» Aim of the task
Your task is to give the records again exactly. Leave each picture out.

» Provided records
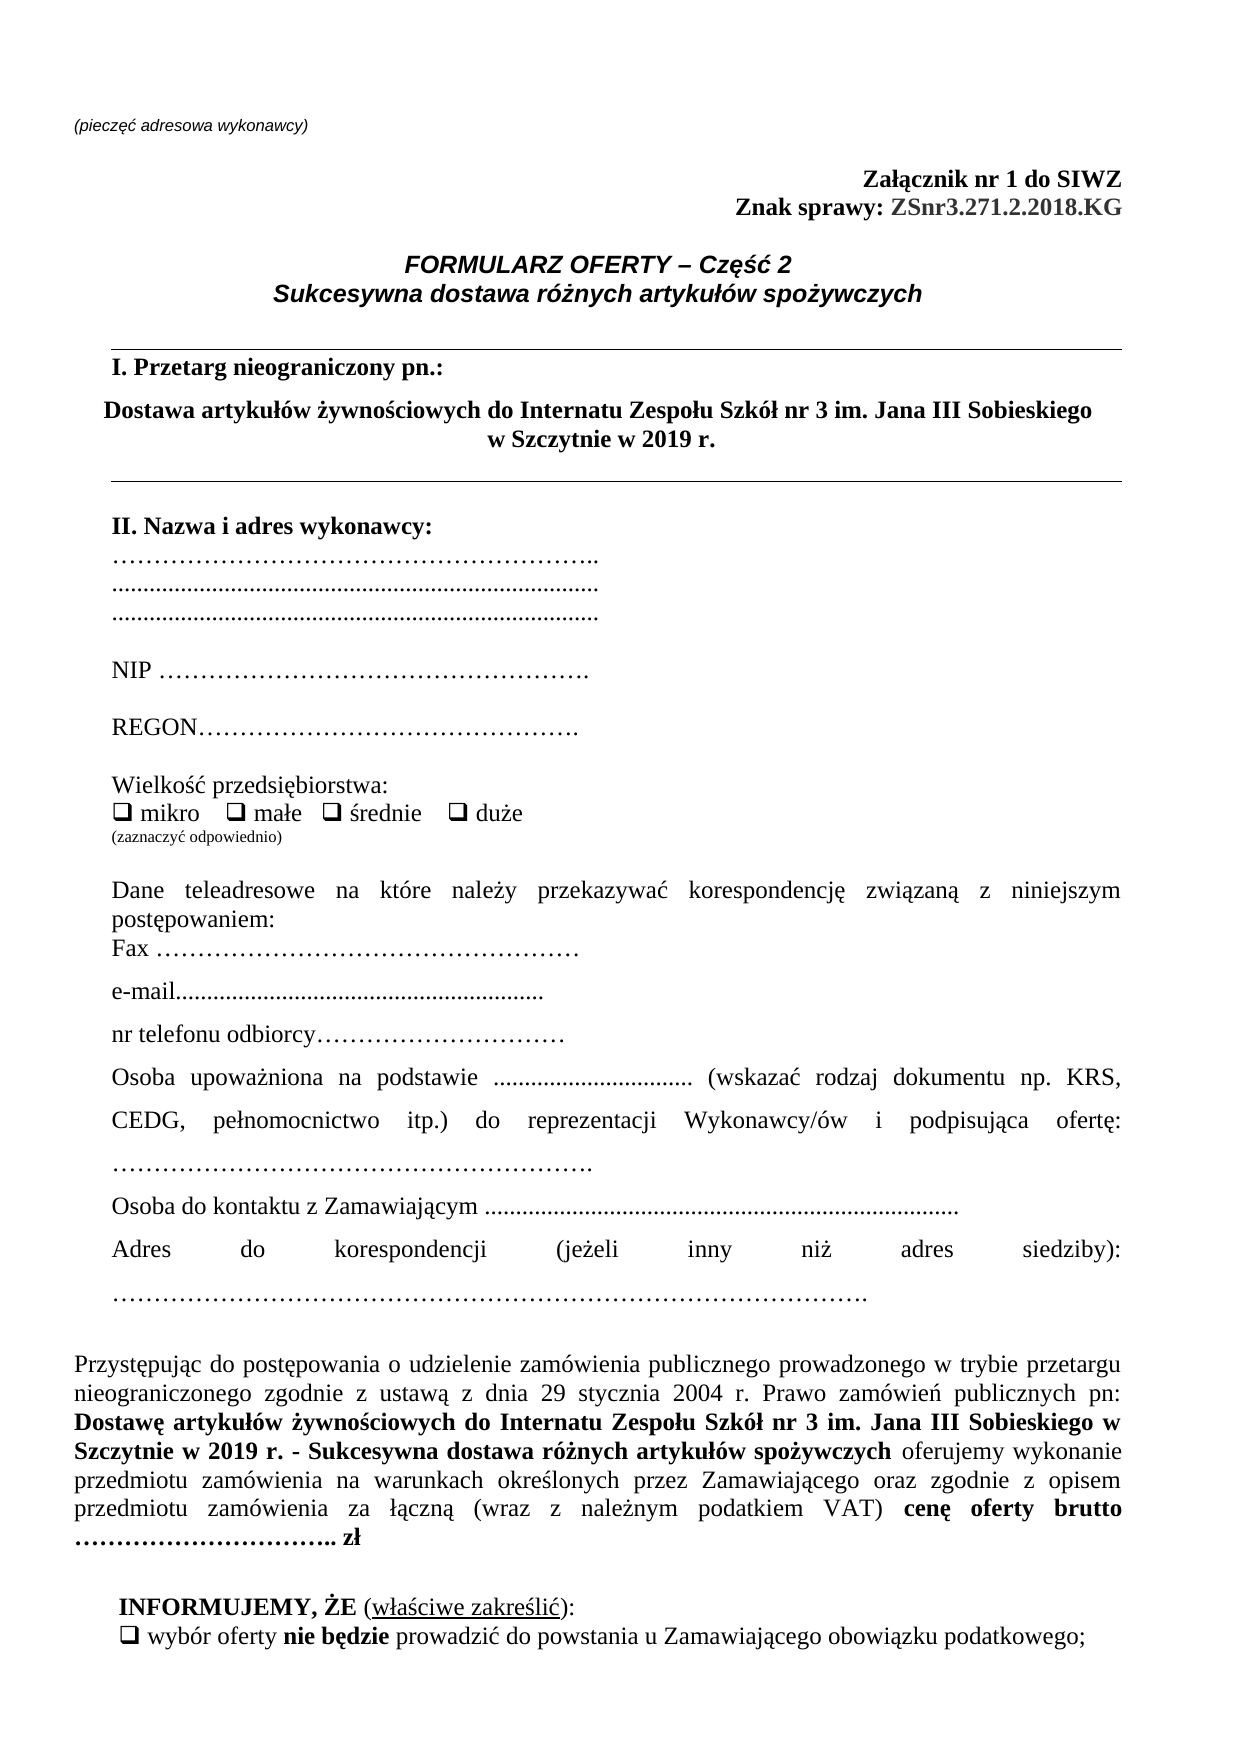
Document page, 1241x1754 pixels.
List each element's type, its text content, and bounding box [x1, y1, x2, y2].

text (zaznaczyć odpowiednio) [111, 826, 1122, 846]
text REGON………………………………………. [111, 711, 1122, 741]
text Fax …………………………………………… [111, 932, 1122, 961]
text w Szczytnie w 2019 r. [74, 424, 1122, 452]
text I. Przetarg nieograniczony pn.: [111, 350, 1122, 381]
text II. Nazwa i adres wykonawcy: [111, 510, 1122, 539]
text NIP ……………………………………………. [111, 654, 1122, 683]
text ………………………………………………….. [111, 539, 1122, 567]
text nr telefonu odbiorcy………………………… [111, 1018, 1122, 1048]
text Dane teleadresowe na które należy przekazywać korespondencję związaną z niniejszym postępowaniem: [111, 874, 1122, 932]
text (pieczęć adresowa wykonawcy) [74, 116, 1122, 135]
text wybór oferty nie będzie prowadzić do powstania u Zamawiającego obowiązku podatkowego; [118, 1621, 1122, 1650]
text FORMULARZ OFERTY – Część 2 [74, 250, 1122, 279]
text INFORMUJEMY, ŻE (właściwe zakreślić): [118, 1592, 1122, 1621]
text .............................................................................. [111, 567, 1122, 596]
text e-mail........................................................... [111, 975, 1122, 1004]
text Osoba upoważniona na podstawie ................................ (wskazać rodzaj dokumentu np. KRS, CEDG, pełnomocnictwo itp.) do reprezentacji Wykonawcy/ów i podpisująca ofertę: …………………………………………………. [111, 1061, 1122, 1177]
text Wielkość przedsiębiorstwa: [111, 769, 1122, 797]
text Znak sprawy: ZSnr3.271.2.2018.KG [74, 192, 1122, 221]
text Adres do korespondencji (jeżeli inny niż adres siedziby): ………………………………………………………………………………. [111, 1233, 1122, 1306]
text Sukcesywna dostawa różnych artykułów spożywczych [74, 279, 1122, 307]
text .............................................................................. [111, 596, 1122, 626]
text Załącznik nr 1 do SIWZ [74, 164, 1122, 192]
text Dostawa artykułów żywnościowych do Internatu Zespołu Szkół nr 3 im. Jana III Sobieskiego [74, 395, 1122, 424]
text mikro małe średnie duże [111, 797, 1122, 826]
text Przystępując do postępowania o udzielenie zamówienia publicznego prowadzonego w trybie przetargu nieograniczonego zgodnie z ustawą z dnia 29 stycznia 2004 r. Prawo zamówień publicznych pn: Dostawę artykułów żywnościowych do Internatu Zespołu Szkół nr 3 im. Jana III Sobieskiego w Szczytnie w 2019 r. - Sukcesywna dostawa różnych artykułów spożywczych oferujemy wykonanie przedmiotu zamówienia na warunkach określonych przez Zamawiającego oraz zgodnie z opisem przedmiotu zamówienia za łączną (wraz z należnym podatkiem VAT) cenę oferty brutto ………………………….. zł [74, 1349, 1122, 1551]
text Osoba do kontaktu z Zamawiającym ............................................................................ [111, 1190, 1122, 1220]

» Written solution
Document page, 1241x1754 pixels.
List each element's type, its text content, and bounding box [x1, y1, x2, y2].

text (zaznaczyć odpowiednio) [111, 826, 1122, 846]
text REGON………………………………………. [111, 711, 1122, 741]
text Fax …………………………………………… [111, 932, 1122, 961]
text w Szczytnie w 2019 r. [74, 424, 1122, 452]
text I. Przetarg nieograniczony pn.: [111, 350, 1122, 381]
text II. Nazwa i adres wykonawcy: [111, 510, 1122, 539]
text NIP ……………………………………………. [111, 654, 1122, 683]
text ………………………………………………….. [111, 539, 1122, 567]
text nr telefonu odbiorcy………………………… [111, 1018, 1122, 1048]
text Dane teleadresowe na które należy przekazywać korespondencję związaną z niniejszym postępowaniem: [111, 874, 1122, 932]
text (pieczęć adresowa wykonawcy) [74, 116, 1122, 135]
text wybór oferty nie będzie prowadzić do powstania u Zamawiającego obowiązku podatkowego; [118, 1621, 1122, 1650]
text FORMULARZ OFERTY – Część 2 [74, 250, 1122, 279]
text INFORMUJEMY, ŻE (właściwe zakreślić): [118, 1592, 1122, 1621]
text .............................................................................. [111, 567, 1122, 596]
text e-mail........................................................... [111, 975, 1122, 1004]
text Osoba upoważniona na podstawie ................................ (wskazać rodzaj dokumentu np. KRS, CEDG, pełnomocnictwo itp.) do reprezentacji Wykonawcy/ów i podpisująca ofertę: …………………………………………………. [111, 1061, 1122, 1177]
text Wielkość przedsiębiorstwa: [111, 769, 1122, 797]
text Znak sprawy: ZSnr3.271.2.2018.KG [74, 192, 1122, 221]
text Adres do korespondencji (jeżeli inny niż adres siedziby): ………………………………………………………………………………. [111, 1233, 1122, 1306]
text Sukcesywna dostawa różnych artykułów spożywczych [74, 279, 1122, 307]
text .............................................................................. [111, 596, 1122, 626]
text Załącznik nr 1 do SIWZ [74, 164, 1122, 192]
text Dostawa artykułów żywnościowych do Internatu Zespołu Szkół nr 3 im. Jana III Sobieskiego [74, 395, 1122, 424]
text mikro małe średnie duże [111, 797, 1122, 826]
text Przystępując do postępowania o udzielenie zamówienia publicznego prowadzonego w trybie przetargu nieograniczonego zgodnie z ustawą z dnia 29 stycznia 2004 r. Prawo zamówień publicznych pn: Dostawę artykułów żywnościowych do Internatu Zespołu Szkół nr 3 im. Jana III Sobieskiego w Szczytnie w 2019 r. - Sukcesywna dostawa różnych artykułów spożywczych oferujemy wykonanie przedmiotu zamówienia na warunkach określonych przez Zamawiającego oraz zgodnie z opisem przedmiotu zamówienia za łączną (wraz z należnym podatkiem VAT) cenę oferty brutto ………………………….. zł [74, 1349, 1122, 1551]
text Osoba do kontaktu z Zamawiającym ............................................................................ [111, 1190, 1122, 1220]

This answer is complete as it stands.